Last night I finally had the opportunity to watch Martin Scorsese’s 2016 film Silence about Jesuit missionaries to Japan during the intense persecution of Christians in the 17th century.
Here’s the trailer for it:
As shown in the trailer, the film begins with two young Portuguese Jesuits being informed that their mentor and confessor has apostatized in Japan. The news is unfathomable to them, and so they implore their superior to be able to return to Japan to continue their mission of evangelization and to attempt to find the priest.
Japan had been evangelized in the 16th century by Francis Xavier and, gradually, by other missions of Jesuits and Franciscans. Christianity grew and flourished until Christianity was banned in the early 17th century and driven underground.
The film depicts the drama of these anti-Christian persecutions in such a way that I suspect no one is led to think it would have been better for the island country to have never been evangelized in the first place.
The priests and the secret Christians face grave threats to their survival and suffer intense torture and persecution.
In a particularly poignant scene, the Japanese Grand Councilor tells the young priest, “Father, the doctrine you bring with you may be true in Spain and Portugal. But we have studied it carefully…thought about it over much time…and find it is of no use and no value in Japan. We have concluded that it is a danger.”
To this, the priest replies, “But we believe we brought you the truth, and the truth is universal. It’s common to all countries at all times, that’s why we call it the truth. If a doctrine weren’t as true in Japan as it is in Portugal, we couldn’t call it the truth.”

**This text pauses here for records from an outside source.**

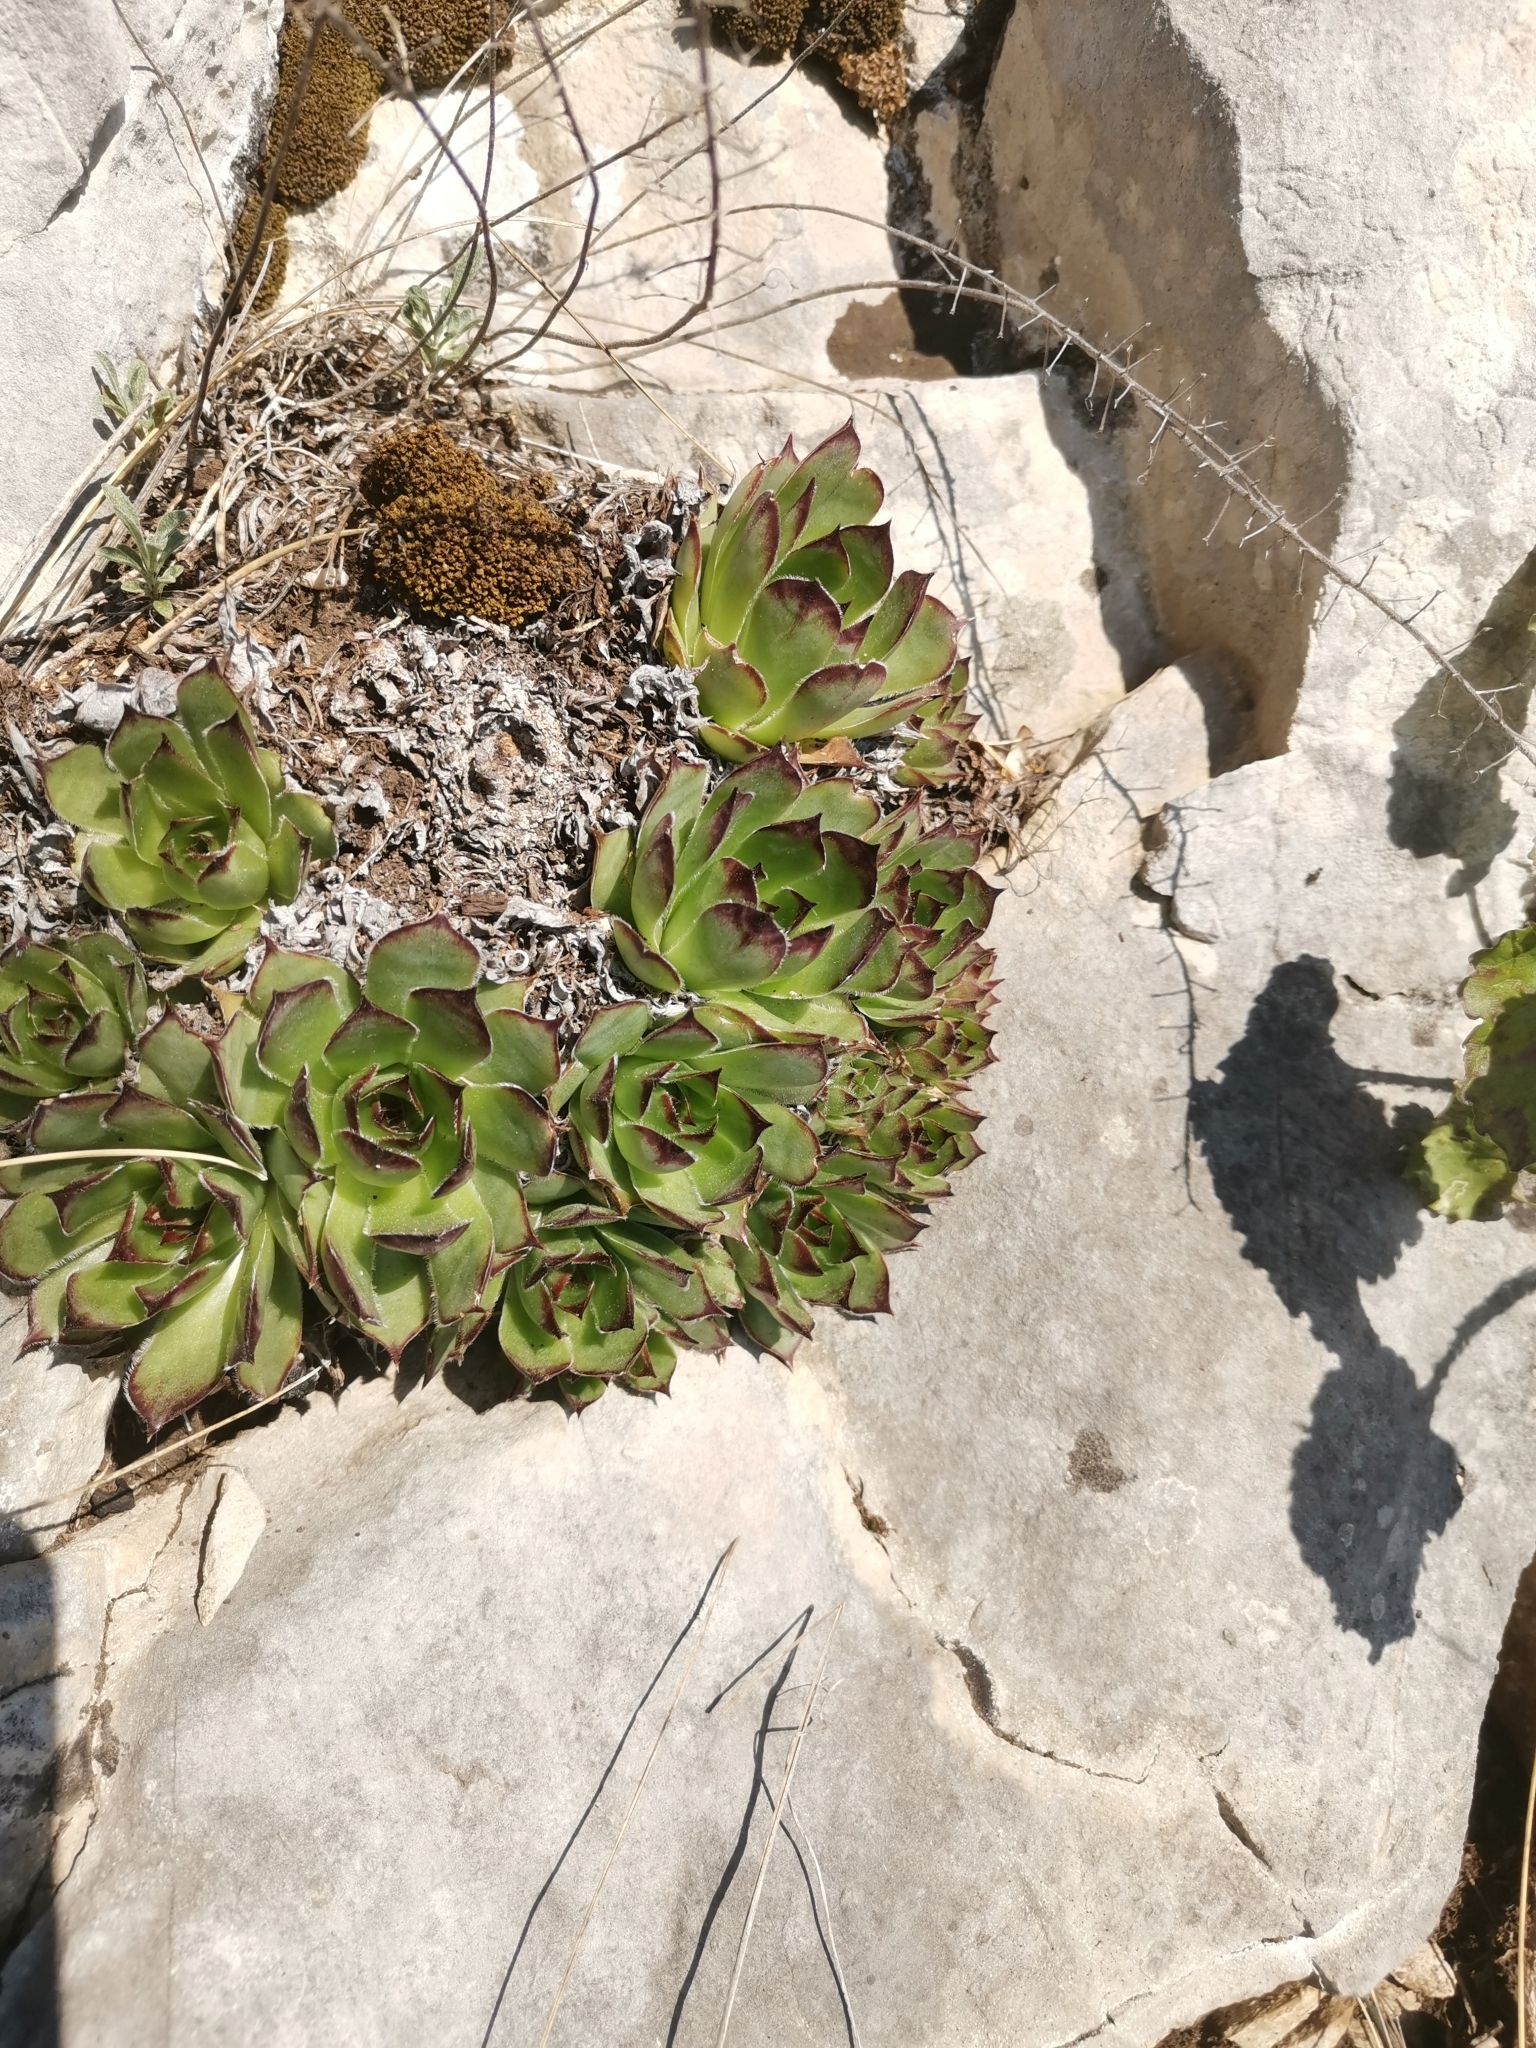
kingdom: Plantae
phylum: Tracheophyta
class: Magnoliopsida
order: Saxifragales
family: Crassulaceae
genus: Sempervivum
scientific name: Sempervivum tectorum
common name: House-leek
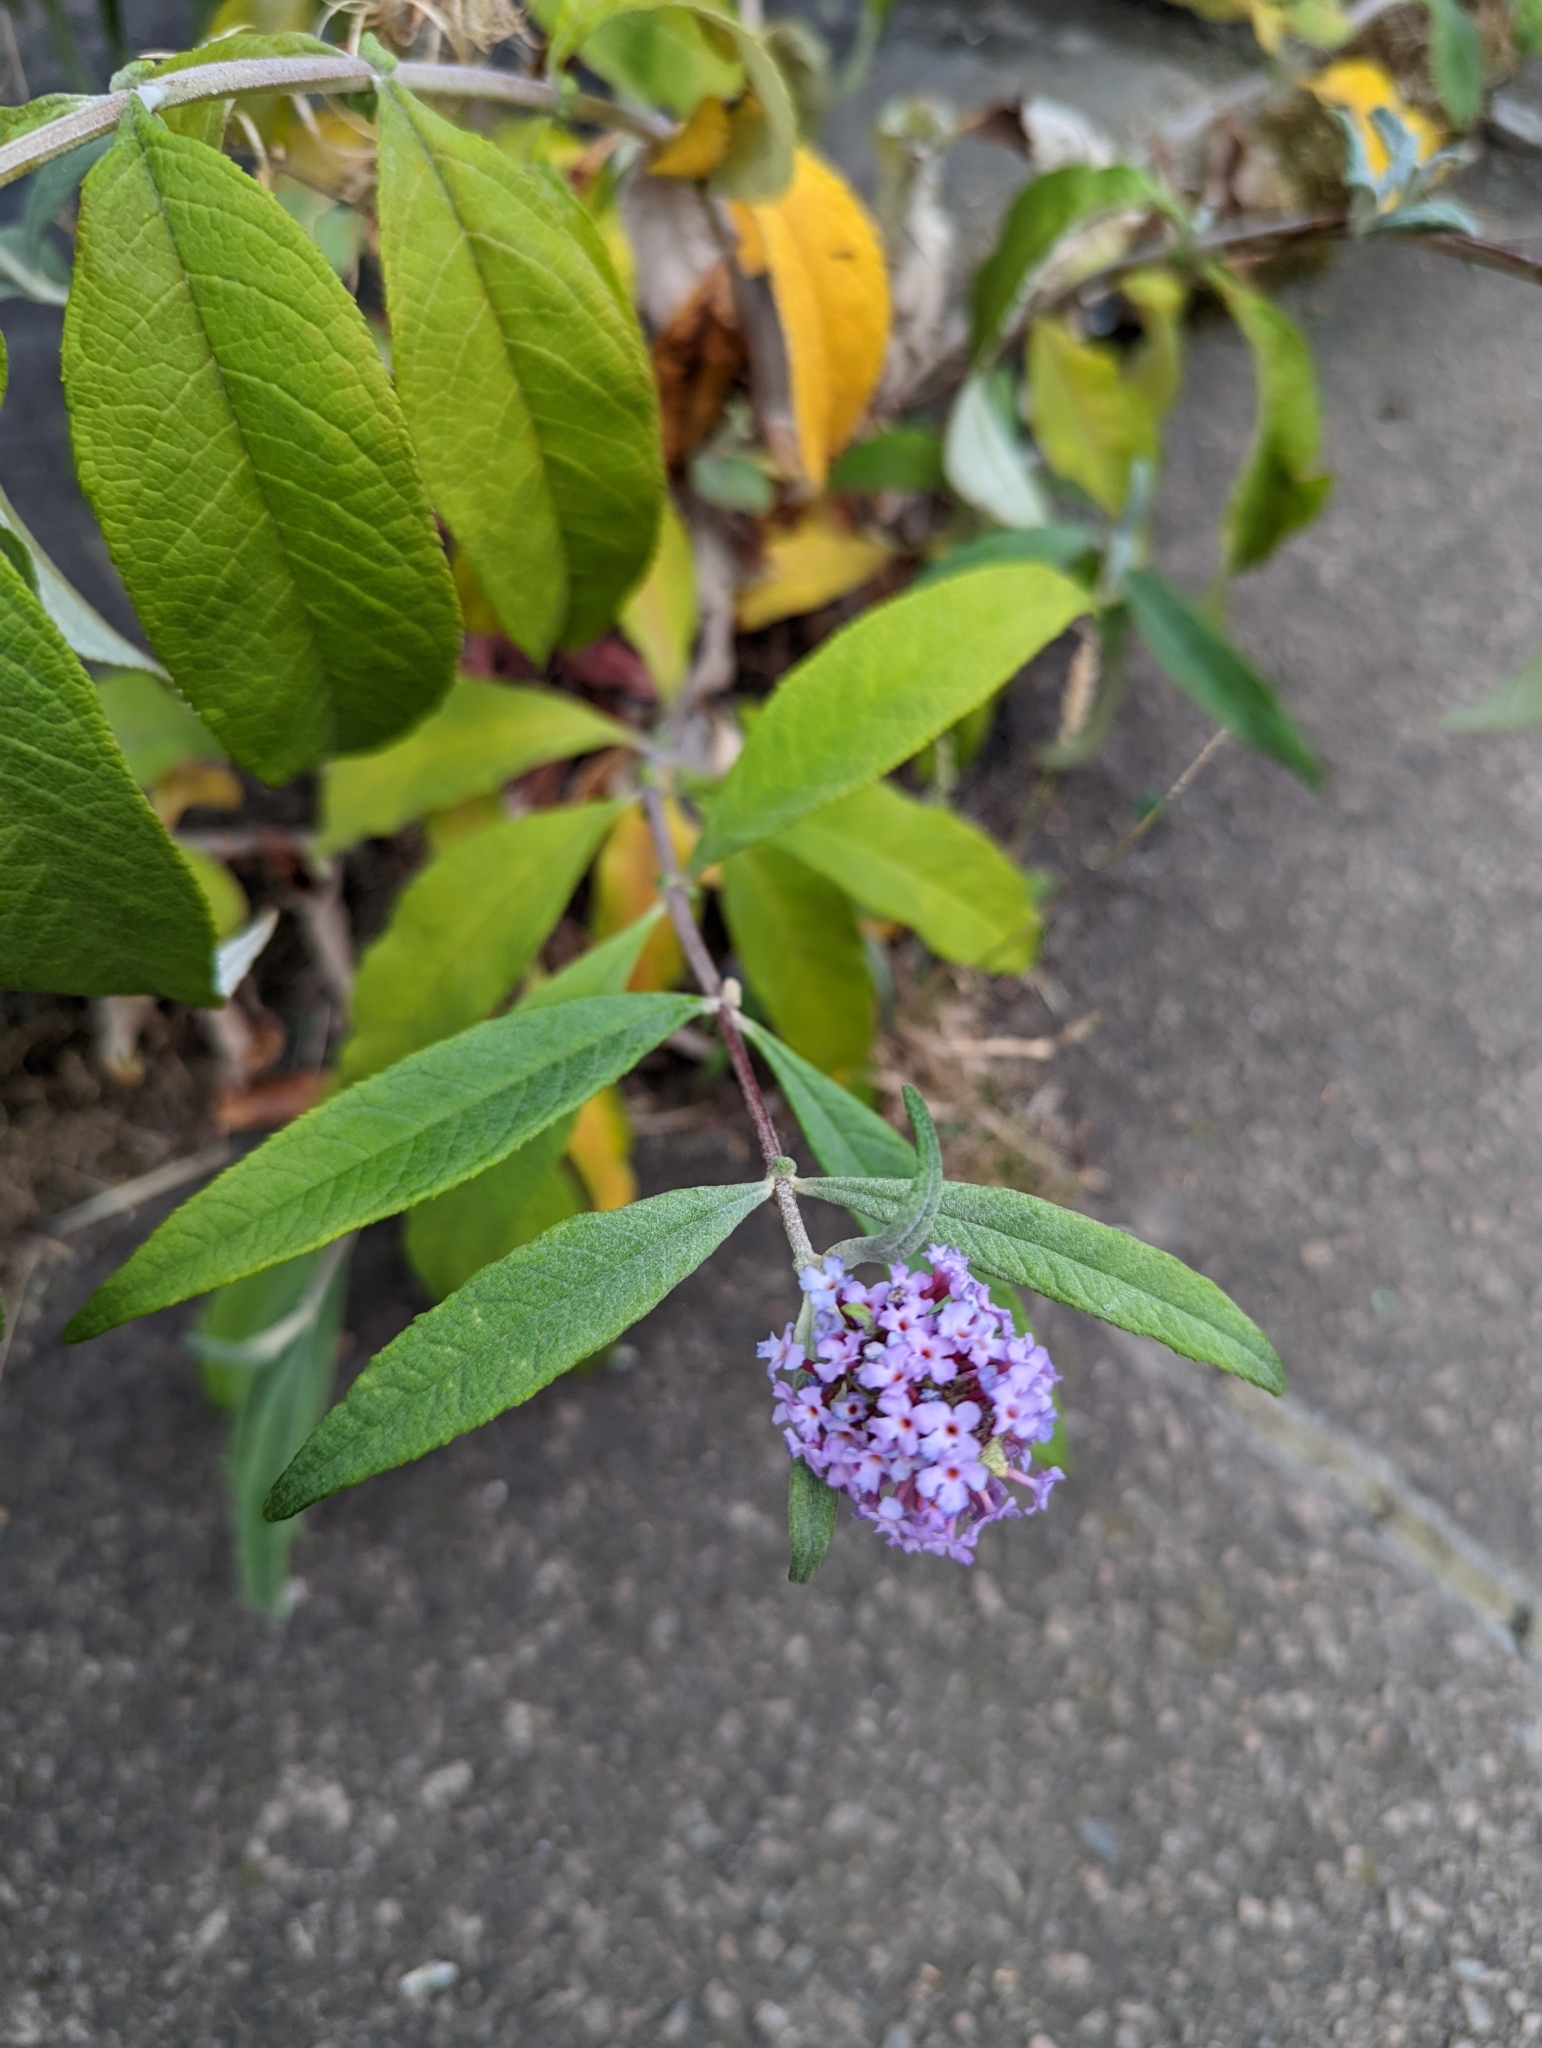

The Japanese authorities think: if the Christians and missionary priests would only trample upon religious images and apostatize, then everything could go smoothly for them. They could save their own lives and prevent the suffering of countless others who are being tortured.
The torments are real and the temptations to apostatize augment.
Ultimately, to my mind, this film offers a brilliant depiction of the truth that there really are things worse than death – things like apostasy, betrayal, and cowardice.
I would love to watch this film with a group of young adults and discuss it because it raises many provocative questions about cultural relativism and absolute truth.
Today, too, many people’s lives would be much simpler and much longer if they renounced their faith and sublimated their conscience. Yet, as the drama of the film shows so masterfully, such an approach is truly degrading to the human spirit; it is indeed a fate much worse than death.
I remember watching the Silence a few years ago. It was thought-provoking. It contrasts beautifully with The Mission, another excellent movie about Jesuit missionaries in the field. A discussion of the two films and the themes Scorsese and Joffé explore has the potential to be quite interesting.